Targeting consumers, a social engineering fraudster will impersonate law enforcement, a bank or the IRS demanding payment. With enough data in their hands, those fraudsters can sound very convincing, he noted, and successfully play to consumers’ desperation or fear to override things they know — like not to give sensitive information to people who call them up demanding it out of the blue.

The small business variation on the social engineering scheme uses panic to override reason. Terry Roberds, director of corporate security for Missouri-based power company Ameren, explained to PYMNTS that could involve pretending to be a utility company that needs payment right now lest the power be turned off.

“You get a phone call on a Friday afternoon at 2 from someone claiming to be from Ameren, telling you that — for whatever reason — your payment hasn’t been received, and someone is going to come out within the next 30 to 40 minutes and disconnect your service,” he said. “They’re really counting on you to panic.”

Panic, and pay without thinking it through.

But not all social engineering is about generating fear. When social engineers reach out to customer service agents, for example, they work hard to impersonate the real account owner and create feelings of sympathy and camaraderie with the agent they are talking to — which in turn makes the sympathetic agent more likely to bend the rules and give them access to the data they need to more fully infiltrate the system and take over a real consumer’s account.

And social engineering, the Secret Service’s Edwards noted, is likely going to get worse. Because successful attacks often rely on a distracted and easily frightened user, he noted, they tend to spike in times of crisis.

“[In a] very difficult time for everybody, fraudsters jump on the opportunity and take advantage of people who are desperate,” Edwards said.

And, as Adrian Nish, head of threat intelligence at BAE, recently told PYMNTS, the pandemic is in many ways in an ideal time for fraudsters. The company is already seeing it in savvy social engineering attacks tuned in to people’s genuine need for more information or support regarding COVID-19.

“It’s not surprising. We call it the ‘lure du jour,’” Nish said. “I think a lot of these groups have identified coronavirus as something their targets would be desperate for information on.”

As for how to stop social engineering, that is tricky. In the short term, Twitter has pressed pause on service for many notable users and affirmed that it may be intermittently interrupted from here on out as the firm tries to make sure no other compromised accounts can cause trouble. The back-end investigation is ongoing, according to a public statement by CEO Dorsey.

As for the longer-term fix, consumer education seems to be the favored tool. The Secret Service’s Edwards and Visa’s Lori Hodges agreed that one can build the best technical locks in the world, but it won’t matter if a fraudster can convince someone inside to open the door.

People, they agreed, need to know that anyone calling looking for data should raise alarm bells, doubly so if they make threats on a time limit. If one wants to donate, go directly to the charity of choice, and avoid clicking links guiding you there.
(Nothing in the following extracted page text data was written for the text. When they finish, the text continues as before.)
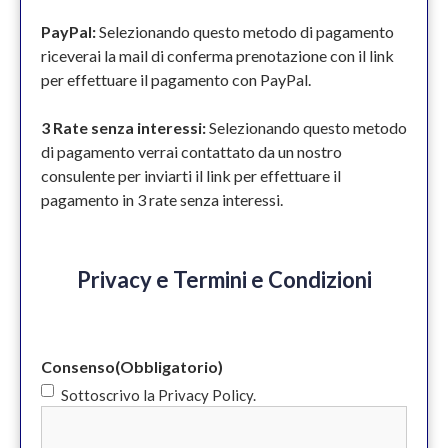
PayPal:
Selezionando questo metodo di pagamento
riceverai la mail di conferma prenotazione con il link
per effettuare il pagamento con PayPal.
3 Rate senza interessi:
Selezionando questo metodo
di pagamento verrai contattato da un nostro
consulente per inviarti il link per effettuare il
pagamento in 3 rate senza interessi.
Privacy e Termini e Condizioni
Consenso
(Obbligatorio)
Sottoscrivo la Privacy Policy.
And most importantly, Edwards noted, people have to realize that fighting cybercrime is their problem too, and their vigilance is the best first line of defense against a fraud epidemic.

“Much like our public health officials have said people need to be careful and tell them how, law enforcement, credit card firms, insurance companies, we need to get the information out to consumers so they can protect their financial health as well as their physical health and flatten the curve on fraud,” Edwards said.